Le Collège des médecins veut « regagner la confiance » des patientes
Choqué par la publication l’an dernier d’un rapport révélant que près d’une trentaine de femmes autochtones et inuites avaient été victimes de stérilisation forcée entre 1980 et 2019 au Québec, le Collège des médecins a mis sur pied un groupe de réflexion et propose aujourd’hui plusieurs actions pour « regagner la confiance » des patientes, dont une formation sur la sécurisation culturelle et l’ajout d’un préambule au code de déontologie des médecins.
Ce préambule stipulera que le Collège des médecins « reconnaît que les origines culturelles, occidentales et patriarcales de la médecine au Québec peuvent être responsables de biais dans la construction du réseau de la santé ». Le préambule reconnaîtra aussi « la discrimination et le racisme systémique ». Le président du Collège des médecins, le Dr Mauril Gaudreault, parle d’un « exercice d’humilité ». « Le travail du Collège est d’assurer une médecine de qualité. Il faut aborder ces sujets », dit-il.
Selon lui, l’ajout du préambule viendra « teinter tous les articles du code de déontologie ». « Ça passe un message très clair à tous et toutes », soutient Suzy Basile, professeure à l’Université du Québec en Abitibi-Témiscamingue et co-autrice du rapport Basile-Bouchard sur les stérilisations forcées.
Formé notamment du Dr Gaudreault, de Mme Basile et du chirurgien Stanley Vollant, le groupe de réflexion sur les interruptions de grossesse et les stérilisations imposées aux femmes des Premières Nations et Inuit au Québec a été créé à la suite de la publication du rapport Basile-Bouchard en novembre 2022.
Dans leur rapport, Mme Basile et sa collègue Patricia Bouchard avaient formulé 31 recommandations. Si le Collège des médecins a agi rapidement en créant un groupe de réflexion, d’autres recommandations sont restées lettre morte, constate Mme Basile, dont le financement d’un programme spécial de sages-femmes et la reconnaissance par le gouvernement du racisme systémique, note-t-elle.
Des formations pour tous
En sondant plus de 360 médecins, le groupe de réflexion a constaté que plusieurs répondants niaient l’enjeu des stérilisations forcées, « estimant qu’il s’agissait d’une généralisation extrême ou que ces évènements appartenaient au passé », peut-on lire dans le premier rapport du groupe de réflexion, pour qui « un important travail d’éducation et de sensibilisation s’avère nécessaire, tant auprès des médecins que du grand public ».
En plus de l’ajout d’un préambule au code de déontologie, des formations sur la sécurisation culturelle seront offertes dès cette année aux médecins de la province. Cette formation sera obligatoire pour les médecins travaillant au Collège, dont au département des enquêtes. Une formation sur le consentement, donnée depuis plusieurs années par l’ordre professionnel, sera aussi bonifiée pour tenir compte des réalités autochtones.
Le groupe de réflexion veut étudier la possibilité de modifier le Code des professions afin d’y ajouter un article qui préciserait que « procéder à une stérilisation ou à un avortement sans l’obtention du consentement libre et éclairé de la personne ou d’exercer sur elle des pressions pour qu’elle accepte la procédure » constitue un « acte dérogatoire à l’exercice de la profession ».

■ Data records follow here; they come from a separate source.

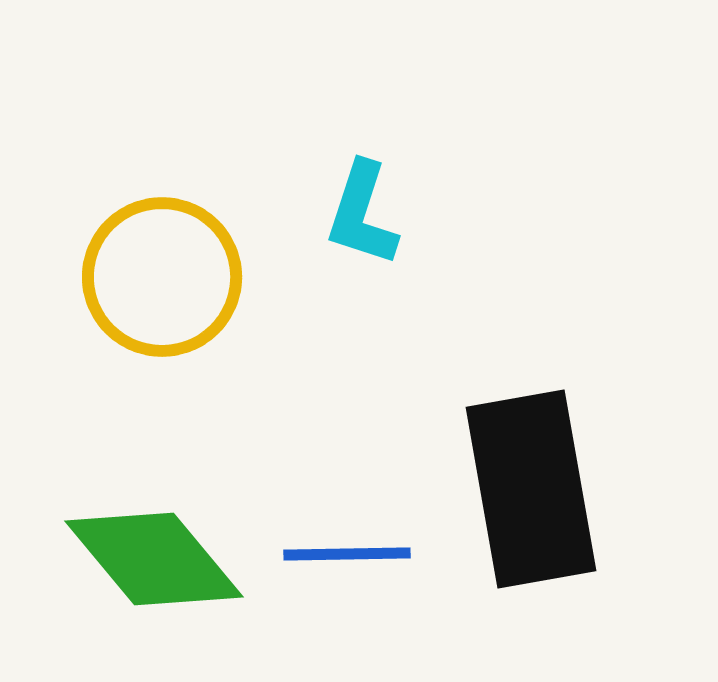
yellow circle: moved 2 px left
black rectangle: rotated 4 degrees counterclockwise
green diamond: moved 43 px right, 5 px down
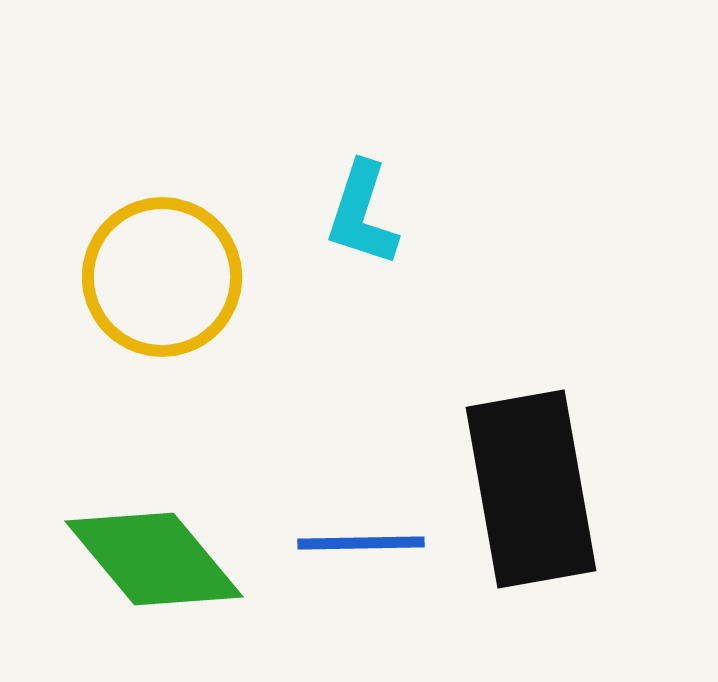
blue line: moved 14 px right, 11 px up
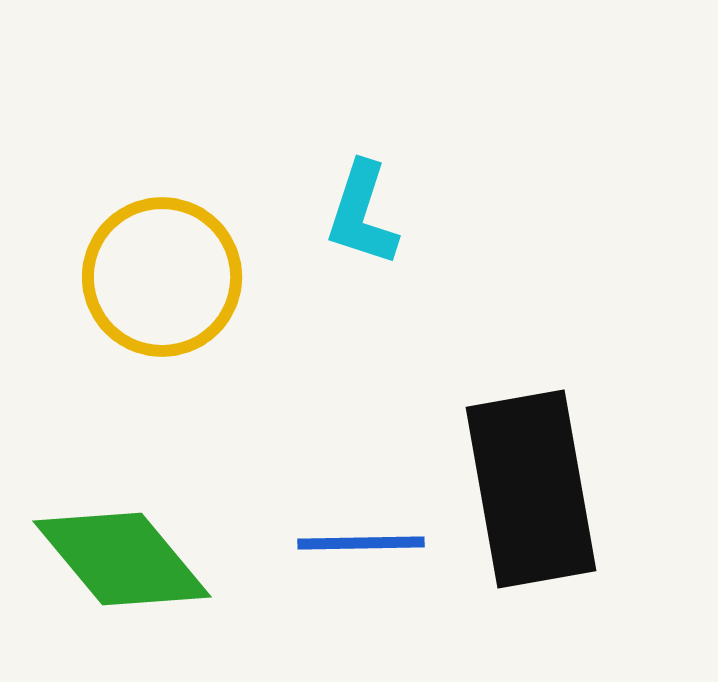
green diamond: moved 32 px left
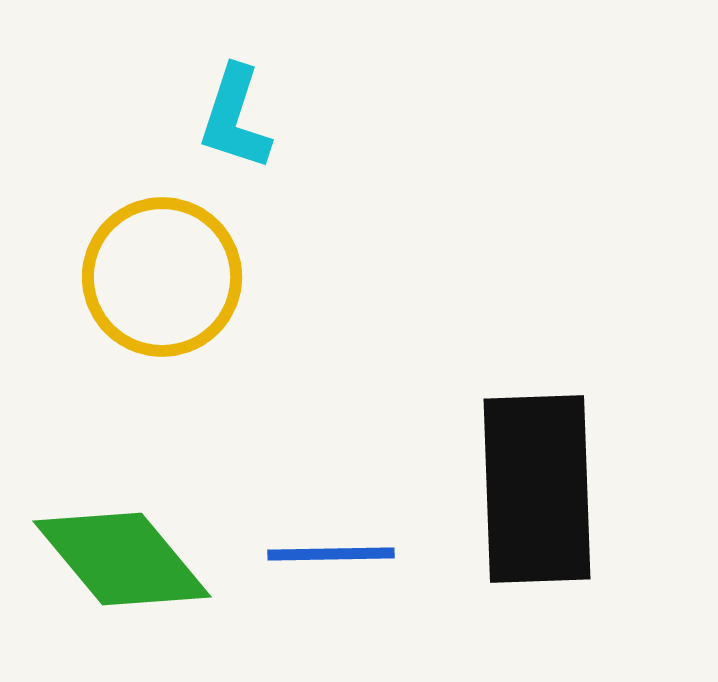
cyan L-shape: moved 127 px left, 96 px up
black rectangle: moved 6 px right; rotated 8 degrees clockwise
blue line: moved 30 px left, 11 px down
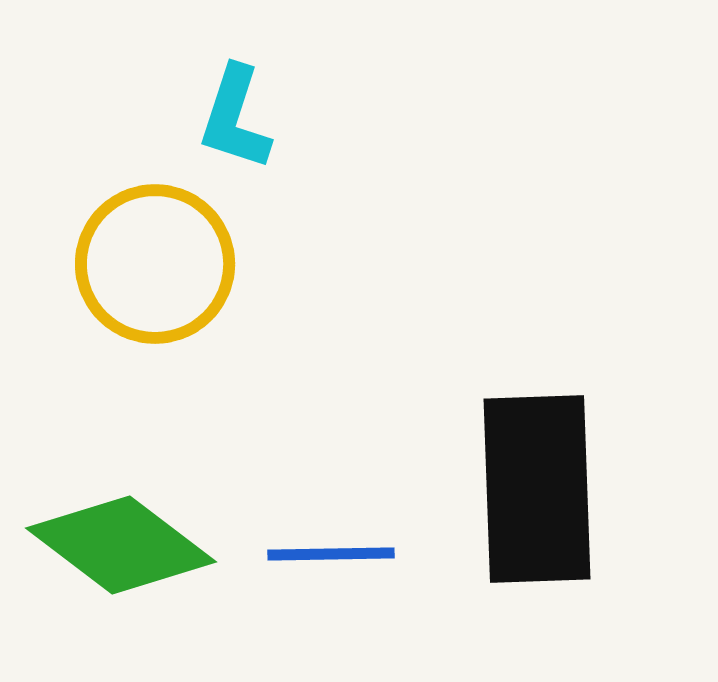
yellow circle: moved 7 px left, 13 px up
green diamond: moved 1 px left, 14 px up; rotated 13 degrees counterclockwise
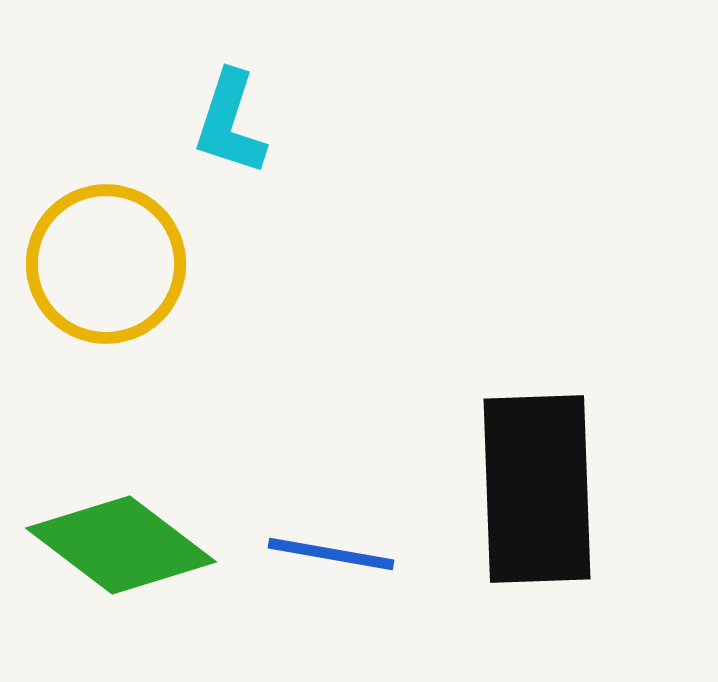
cyan L-shape: moved 5 px left, 5 px down
yellow circle: moved 49 px left
blue line: rotated 11 degrees clockwise
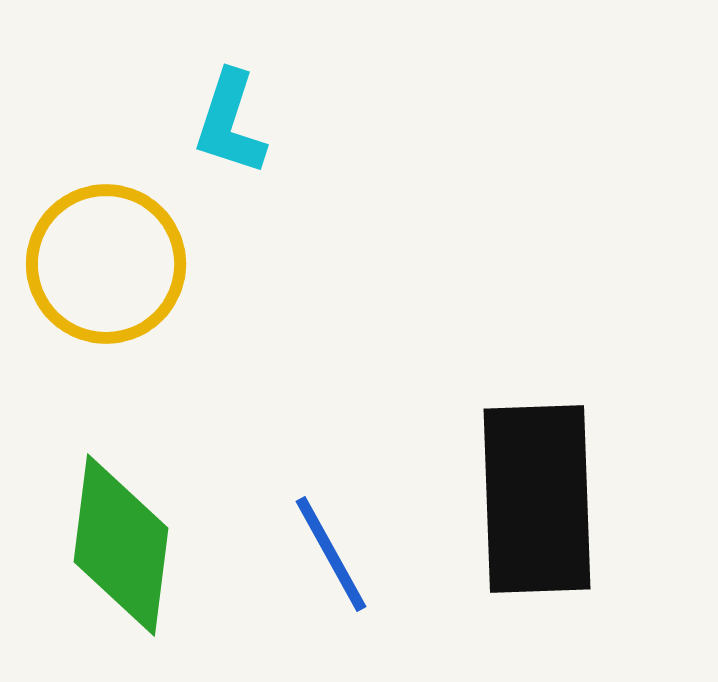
black rectangle: moved 10 px down
green diamond: rotated 60 degrees clockwise
blue line: rotated 51 degrees clockwise
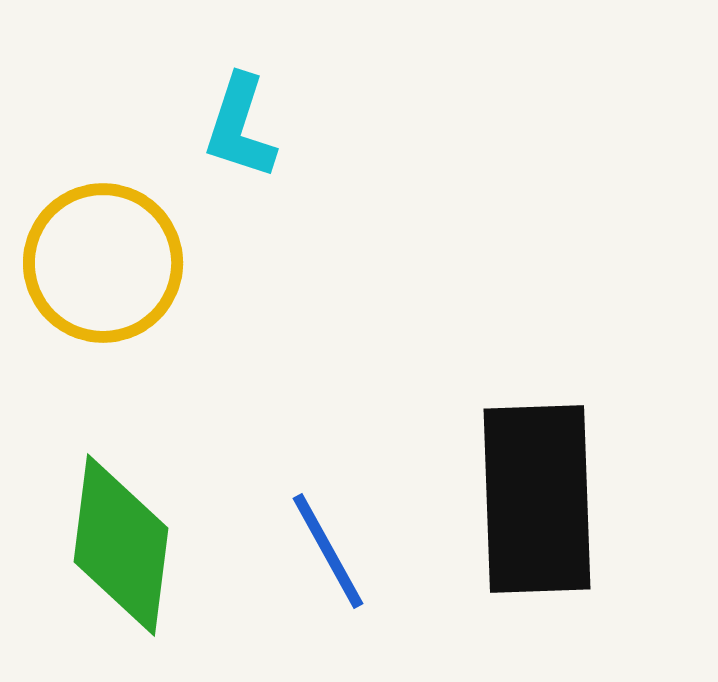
cyan L-shape: moved 10 px right, 4 px down
yellow circle: moved 3 px left, 1 px up
blue line: moved 3 px left, 3 px up
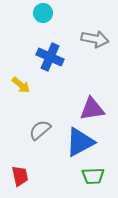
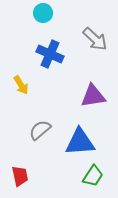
gray arrow: rotated 32 degrees clockwise
blue cross: moved 3 px up
yellow arrow: rotated 18 degrees clockwise
purple triangle: moved 1 px right, 13 px up
blue triangle: rotated 24 degrees clockwise
green trapezoid: rotated 55 degrees counterclockwise
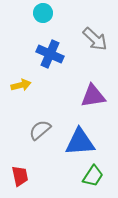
yellow arrow: rotated 72 degrees counterclockwise
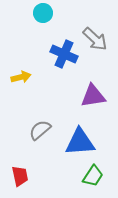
blue cross: moved 14 px right
yellow arrow: moved 8 px up
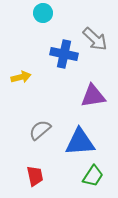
blue cross: rotated 12 degrees counterclockwise
red trapezoid: moved 15 px right
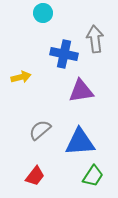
gray arrow: rotated 140 degrees counterclockwise
purple triangle: moved 12 px left, 5 px up
red trapezoid: rotated 50 degrees clockwise
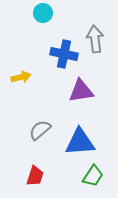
red trapezoid: rotated 20 degrees counterclockwise
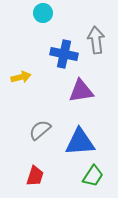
gray arrow: moved 1 px right, 1 px down
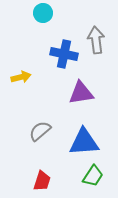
purple triangle: moved 2 px down
gray semicircle: moved 1 px down
blue triangle: moved 4 px right
red trapezoid: moved 7 px right, 5 px down
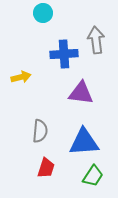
blue cross: rotated 16 degrees counterclockwise
purple triangle: rotated 16 degrees clockwise
gray semicircle: rotated 135 degrees clockwise
red trapezoid: moved 4 px right, 13 px up
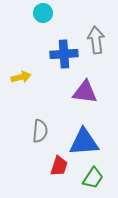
purple triangle: moved 4 px right, 1 px up
red trapezoid: moved 13 px right, 2 px up
green trapezoid: moved 2 px down
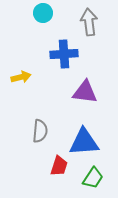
gray arrow: moved 7 px left, 18 px up
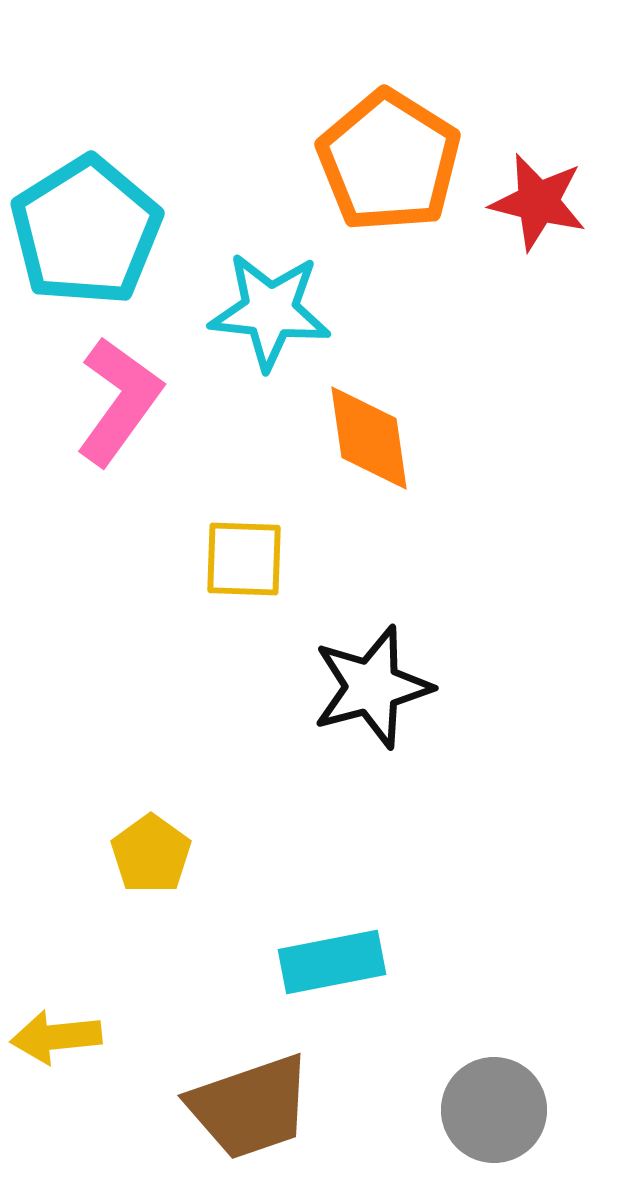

Si aucun médecin n’a été sanctionné jusqu’à maintenant en lien avec une stérilisation forcée de femme autochtone ou inuite, des enquêtes sont toutefois en cours, note le Dr Gaudreault. Une action collective a aussi été autorisée en août 2023 pour les femmes atikamekws qui affirment avoir été stérilisées contre leur gré. Finalement, Mme Basile vient de terminer une deuxième phase à sa recherche lors de laquelle le témoignage d’autres patientes a été récolté entre juillet 2023 et mai 2024. Ces résultats sont en analyse.